**Problem details**
Copy word for word each line from the one that has "right shoulder: (73, 88)" to the last line of the records, with no other lines.

════════════════════

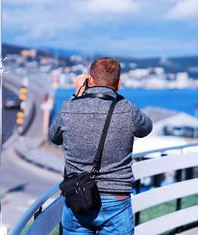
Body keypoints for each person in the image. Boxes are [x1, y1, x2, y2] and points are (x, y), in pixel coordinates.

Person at [49, 57, 153, 234]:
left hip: (78, 197)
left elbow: (54, 137)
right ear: (118, 84)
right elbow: (146, 127)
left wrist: (77, 95)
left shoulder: (69, 108)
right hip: (117, 198)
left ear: (89, 80)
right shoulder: (128, 110)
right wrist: (115, 96)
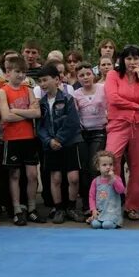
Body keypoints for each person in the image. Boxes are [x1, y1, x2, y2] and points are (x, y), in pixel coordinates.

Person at [104, 45, 139, 219]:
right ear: (122, 60)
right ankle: (111, 202)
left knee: (138, 166)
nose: (132, 62)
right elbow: (113, 98)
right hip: (118, 123)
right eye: (129, 58)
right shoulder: (113, 75)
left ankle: (133, 206)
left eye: (136, 58)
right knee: (111, 159)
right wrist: (135, 106)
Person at [0, 55, 42, 225]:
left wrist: (16, 110)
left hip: (28, 137)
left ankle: (31, 208)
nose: (21, 75)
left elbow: (36, 113)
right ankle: (17, 208)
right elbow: (5, 116)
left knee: (32, 174)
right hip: (12, 138)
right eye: (17, 72)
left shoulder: (28, 90)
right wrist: (26, 113)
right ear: (8, 73)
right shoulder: (3, 91)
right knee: (14, 174)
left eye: (23, 72)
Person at [36, 65, 83, 224]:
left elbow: (73, 122)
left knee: (73, 178)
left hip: (70, 143)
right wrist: (49, 141)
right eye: (40, 81)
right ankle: (59, 209)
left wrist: (59, 139)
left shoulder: (68, 99)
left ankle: (71, 207)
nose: (42, 84)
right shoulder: (40, 103)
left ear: (56, 80)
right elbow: (40, 126)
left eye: (45, 80)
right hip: (51, 145)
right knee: (55, 178)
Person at [74, 62, 107, 217]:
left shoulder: (103, 88)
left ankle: (100, 205)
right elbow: (75, 116)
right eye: (81, 75)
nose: (85, 77)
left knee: (95, 168)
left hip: (99, 132)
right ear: (77, 78)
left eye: (88, 74)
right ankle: (87, 205)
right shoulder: (76, 94)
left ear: (93, 75)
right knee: (84, 169)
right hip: (83, 134)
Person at [89, 150, 125, 229]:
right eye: (104, 165)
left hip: (112, 212)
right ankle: (95, 219)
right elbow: (91, 197)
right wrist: (93, 210)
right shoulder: (95, 181)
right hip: (100, 212)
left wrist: (113, 179)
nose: (108, 167)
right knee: (95, 224)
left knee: (107, 225)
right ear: (98, 167)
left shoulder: (116, 178)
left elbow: (121, 190)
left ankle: (115, 222)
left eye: (110, 164)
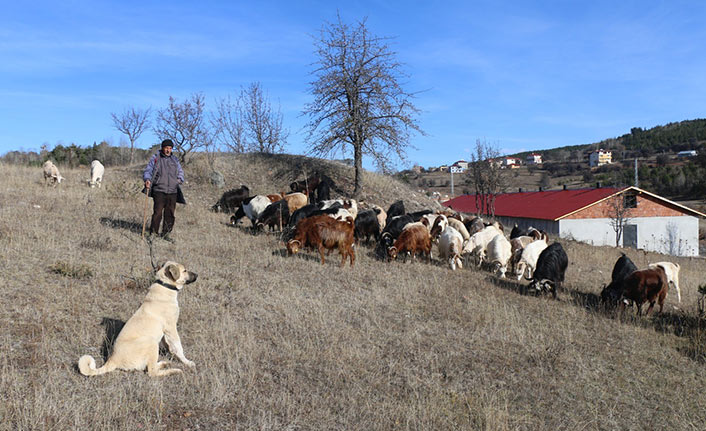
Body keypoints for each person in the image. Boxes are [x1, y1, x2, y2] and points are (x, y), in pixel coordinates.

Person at [143, 139, 185, 241]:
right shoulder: (156, 158)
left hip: (172, 191)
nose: (168, 150)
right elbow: (148, 170)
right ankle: (153, 232)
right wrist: (147, 180)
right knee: (157, 212)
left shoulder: (174, 160)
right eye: (166, 148)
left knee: (170, 213)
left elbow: (180, 171)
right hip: (159, 190)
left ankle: (166, 234)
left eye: (170, 148)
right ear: (162, 148)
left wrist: (178, 180)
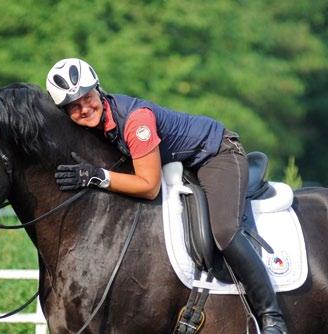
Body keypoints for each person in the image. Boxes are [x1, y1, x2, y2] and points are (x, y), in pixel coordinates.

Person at [46, 58, 288, 334]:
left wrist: (98, 177)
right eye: (74, 107)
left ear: (98, 89)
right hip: (180, 163)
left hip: (217, 154)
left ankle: (272, 317)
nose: (85, 108)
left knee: (225, 230)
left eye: (87, 97)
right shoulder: (96, 125)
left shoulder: (137, 121)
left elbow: (149, 186)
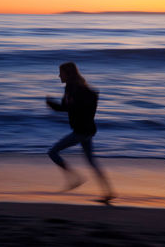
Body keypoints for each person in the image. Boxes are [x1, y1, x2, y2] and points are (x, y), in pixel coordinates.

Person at [46, 62, 115, 204]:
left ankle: (75, 178)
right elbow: (68, 107)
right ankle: (108, 193)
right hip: (87, 130)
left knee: (53, 152)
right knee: (91, 162)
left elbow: (77, 106)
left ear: (68, 73)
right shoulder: (73, 88)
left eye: (61, 73)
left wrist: (54, 105)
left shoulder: (75, 88)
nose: (59, 75)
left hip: (81, 131)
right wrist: (52, 105)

════════════════════

**Task result**
right shoulder: (73, 88)
left eye: (61, 73)
left wrist: (54, 105)
left shoulder: (75, 88)
nose: (59, 75)
left hip: (81, 131)
right wrist: (52, 105)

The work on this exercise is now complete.